━━ Records

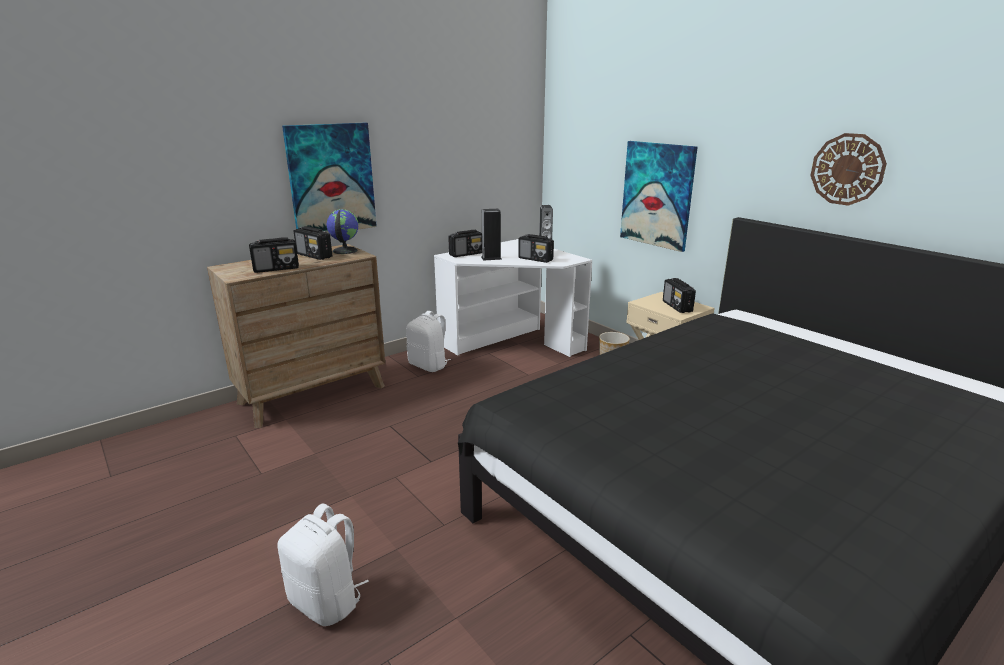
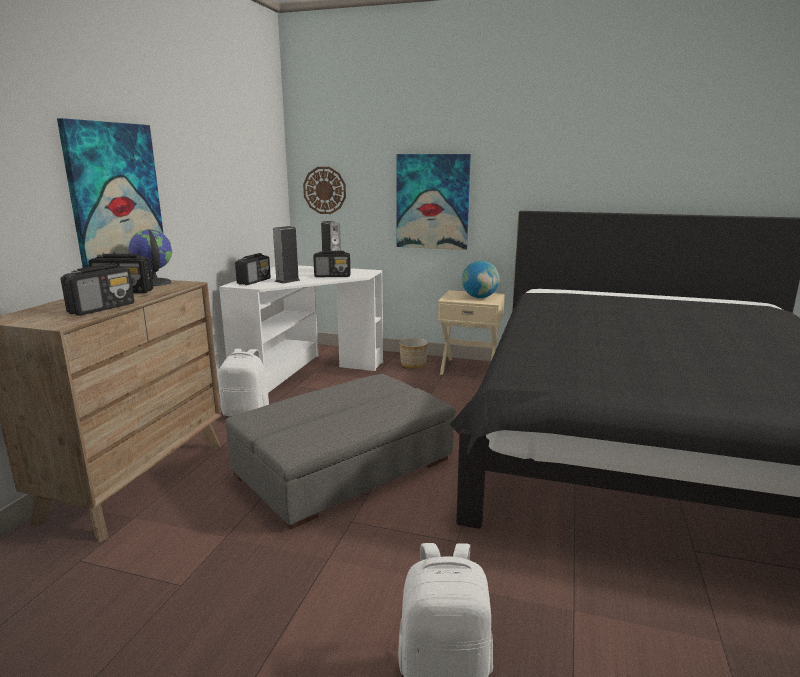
camera: 35 degrees left, 5 degrees down
radio [663,278,696,313] -> globe [462,261,500,298]
wall clock [810,133,887,206] -> wall clock moved to [303,167,346,214]
none -> grey ottoman [225,374,456,529]

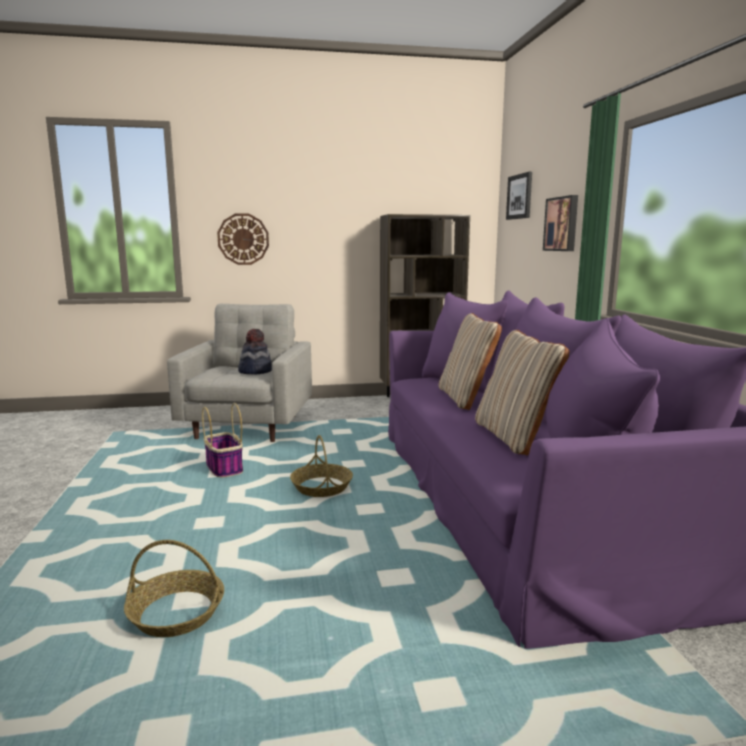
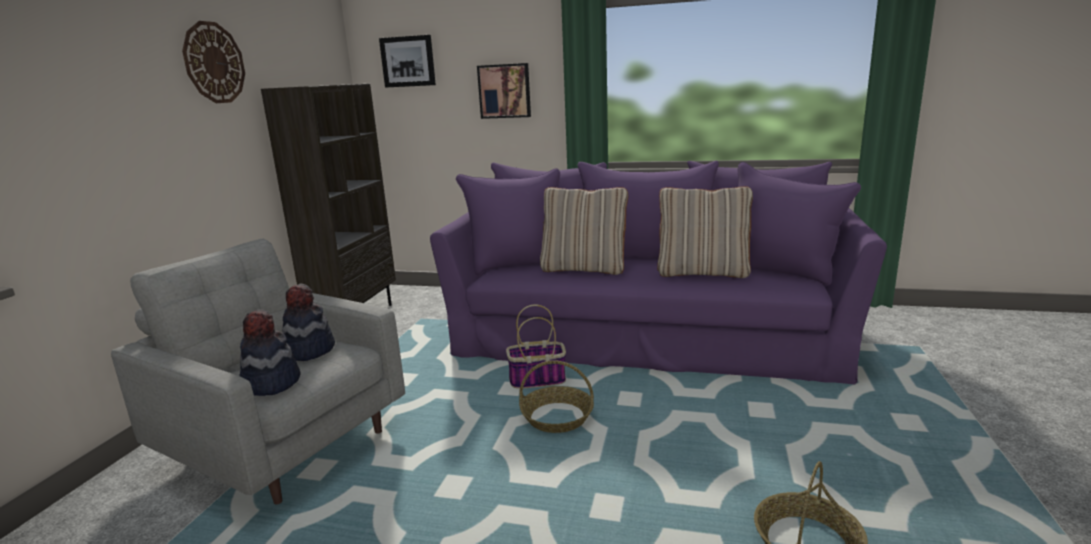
camera: 65 degrees left, 5 degrees up
basket [202,403,243,478] -> basket moved to [506,304,566,389]
wall clock [217,213,269,265] -> wall clock moved to [182,21,245,103]
none -> hat [240,309,300,396]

━━━━

→ **Assigned task**
Pictures are to be left out; the lines from the start of the records above through the line holding "wall clock [217,213,269,265]" are to be returned exactly.

→ **Exercise result**
camera: 35 degrees left, 5 degrees down
radio [663,278,696,313] -> globe [462,261,500,298]
wall clock [810,133,887,206] -> wall clock moved to [303,167,346,214]
none -> grey ottoman [225,374,456,529]

camera: 65 degrees left, 5 degrees up
basket [202,403,243,478] -> basket moved to [506,304,566,389]
wall clock [217,213,269,265] -> wall clock moved to [182,21,245,103]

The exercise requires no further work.